→ **Work to be completed**
Please copy the text lines of the records below word for word, leaving out the pictures.

* * * *

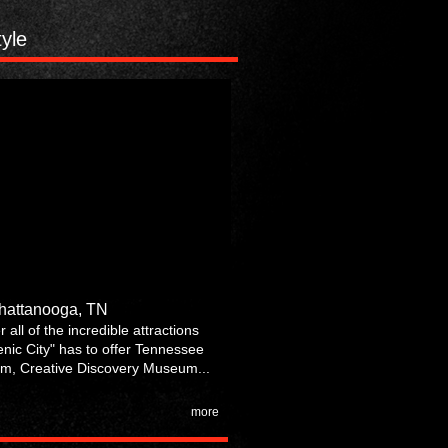
tyle
Chattanooga, TN
 all of the incredible attractions
enic City" has to offer Tennessee
m, Creative Discovery Museum...
more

* * * *

→ **Solution to this exercise**
tyle
Chattanooga, TN
 all of the incredible attractions
enic City" has to offer Tennessee
m, Creative Discovery Museum...
more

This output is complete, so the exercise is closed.